I roll off the bed, walking the long way around the freak to get to my food hoard and mini-fridge. As I slather peanut butter on the stale bread, I tell myself, Tomorrow you’ll be eating steak. Pizza. Whatever you want. Right now, though, I just feel exhausted at the thought of having to deal with all this again tomorrow. I can’t even psych myself up with the mental image of throwing the bills in the air as I jump on Phyllis’s crappy-ass bed, letting them shower down around me.
The beer might as well have been NyQuil. Gone are the glory days of high school, when I could down bottle after bottle after the Friday-night football games and then stay up late enough to watch the sun rise from the roof of my buddy Ryan’s house. One and done.

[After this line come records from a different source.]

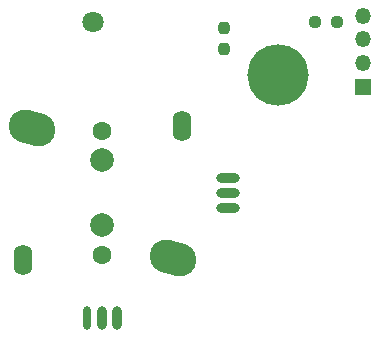
<source format=gts>
%TF.GenerationSoftware,KiCad,Pcbnew,(6.0.1)*%
%TF.CreationDate,2022-03-21T17:48:04-07:00*%
%TF.ProjectId,CStick,43537469-636b-42e6-9b69-6361645f7063,rev?*%
%TF.SameCoordinates,Original*%
%TF.FileFunction,Soldermask,Top*%
%TF.FilePolarity,Negative*%
%FSLAX46Y46*%
G04 Gerber Fmt 4.6, Leading zero omitted, Abs format (unit mm)*
G04 Created by KiCad (PCBNEW (6.0.1)) date 2022-03-21 17:48:04*
%MOMM*%
%LPD*%
G01*
G04 APERTURE LIST*
G04 Aperture macros list*
%AMRoundRect*
0 Rectangle with rounded corners*
0 $1 Rounding radius*
0 $2 $3 $4 $5 $6 $7 $8 $9 X,Y pos of 4 corners*
0 Add a 4 corners polygon primitive as box body*
4,1,4,$2,$3,$4,$5,$6,$7,$8,$9,$2,$3,0*
0 Add four circle primitives for the rounded corners*
1,1,$1+$1,$2,$3*
1,1,$1+$1,$4,$5*
1,1,$1+$1,$6,$7*
1,1,$1+$1,$8,$9*
0 Add four rect primitives between the rounded corners*
20,1,$1+$1,$2,$3,$4,$5,0*
20,1,$1+$1,$4,$5,$6,$7,0*
20,1,$1+$1,$6,$7,$8,$9,0*
20,1,$1+$1,$8,$9,$2,$3,0*%
%AMHorizOval*
0 Thick line with rounded ends*
0 $1 width*
0 $2 $3 position (X,Y) of the first rounded end (center of the circle)*
0 $4 $5 position (X,Y) of the second rounded end (center of the circle)*
0 Add line between two ends*
20,1,$1,$2,$3,$4,$5,0*
0 Add two circle primitives to create the rounded ends*
1,1,$1,$2,$3*
1,1,$1,$4,$5*%
G04 Aperture macros list end*
%ADD10RoundRect,0.237500X-0.237500X0.250000X-0.237500X-0.250000X0.237500X-0.250000X0.237500X0.250000X0*%
%ADD11C,1.800000*%
%ADD12RoundRect,0.237500X0.250000X0.237500X-0.250000X0.237500X-0.250000X-0.237500X0.250000X-0.237500X0*%
%ADD13C,5.200000*%
%ADD14R,1.350000X1.350000*%
%ADD15O,1.350000X1.350000*%
%ADD16C,1.600000*%
%ADD17O,1.600000X2.600000*%
%ADD18HorizOval,2.800000X-0.577898X0.161352X0.577898X-0.161352X0*%
%ADD19C,2.000000*%
%ADD20O,0.700000X2.000000*%
%ADD21O,0.800000X2.000000*%
%ADD22O,2.000000X0.800000*%
G04 APERTURE END LIST*
D10*
X160250000Y-86000000D03*
X160250000Y-87825000D03*
D11*
X149200000Y-85525000D03*
D12*
X169825000Y-85500000D03*
X168000000Y-85500000D03*
D13*
X164850000Y-90000000D03*
D14*
X172100000Y-91000000D03*
D15*
X172100000Y-89000000D03*
X172100000Y-87000000D03*
X172100000Y-85000000D03*
D16*
X150000000Y-105225000D03*
D17*
X143250000Y-105650000D03*
D18*
X144070000Y-94520000D03*
D19*
X150000000Y-97250000D03*
X150000000Y-102750000D03*
D17*
X156750000Y-94350000D03*
D18*
X155930000Y-105480000D03*
D16*
X150000000Y-94775000D03*
D20*
X148730000Y-110600000D03*
D21*
X150000000Y-110600000D03*
X151270000Y-110600000D03*
D22*
X160600000Y-101270000D03*
X160600000Y-100000000D03*
X160600000Y-98730000D03*
M02*

</source>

I don’t want to think about Ryan, though, or any of them. They left me behind, vanished into a world of black uniforms and secrets. It’s fine. I swear it is. Sometimes, though, I just wish one of them had fought to take me with them. It’s hard to be the person who gets left behind, and never the person who gets to do the leaving.
I’m just starting to drift off to sleep, the handbook open across my chest, when the game show ends. At some point, I must have dozed off, because the next things I’m aware of are Judy Garland’s unmistakable crooning and her big brown eyes meeting mine as I squint at the screen. It’s that famous song about the rainbow—lemon drops, birds, all those nice things. She’s flanked by her little dog and a sepia-toned Midwest sky. The next time my eyelids flutter open, the house is in the tornado, crashing down.
I pat around the bed, searching for the remote just as Dorothy opens the door of her house to the Technicolor world of Oz.
It’s…somehow nicer than I remembered. My dad forced me to watch it with him when I was a little kid, maybe seven or eight, and all I remember thinking was how stupid the special effects were compared to those in the action movie I’d just seen in the theater the night before. I hated everything, even the way Dorothy’s voice seemed to wobble when she talked.
And I swear, the minute that big pink bubble appears and the good witch, whatever her name is, appears in that froufrou dress, I feel the bed jerk as the freak handcuffed to it twists to get closer to the screen.
I prop myself up on my elbows, peering down at her in the dark. She’s rearranged herself so she’s sitting awkwardly on her knees. I know the handcuff must be digging into her skin, but she doesn’t seem bothered by it. Her face is reflected in the TV’s glass face, and even before the Munchkins start singing and parading around, I see her eyes go wide and her lips part in a silent gasp. She’s riveted, like she’s never seen anything like it before. That seems impossible. Who hasn’t watched The Wizard of Oz?
It keeps her quiet and occupied—and to be honest, I’m too lazy to get the remote from where it’s fallen on the floor. So I leave it on and switch off the light on the nightstand. I try to sleep, but I can’t. And it’s not that the TV is on too loud, or that it’s too bright—I actually want to watch this. My brain wants to puzzle out why my dad was so hell-bent on getting me to sit through the whole thing. Like with everything he else loved, I’m searching for him in it. A line he borrowed, some kind of philosophy he gleaned from it…and really, all I can see is how this candy-colored world must have made him happy on the days he could barely bring himself to get out of bed.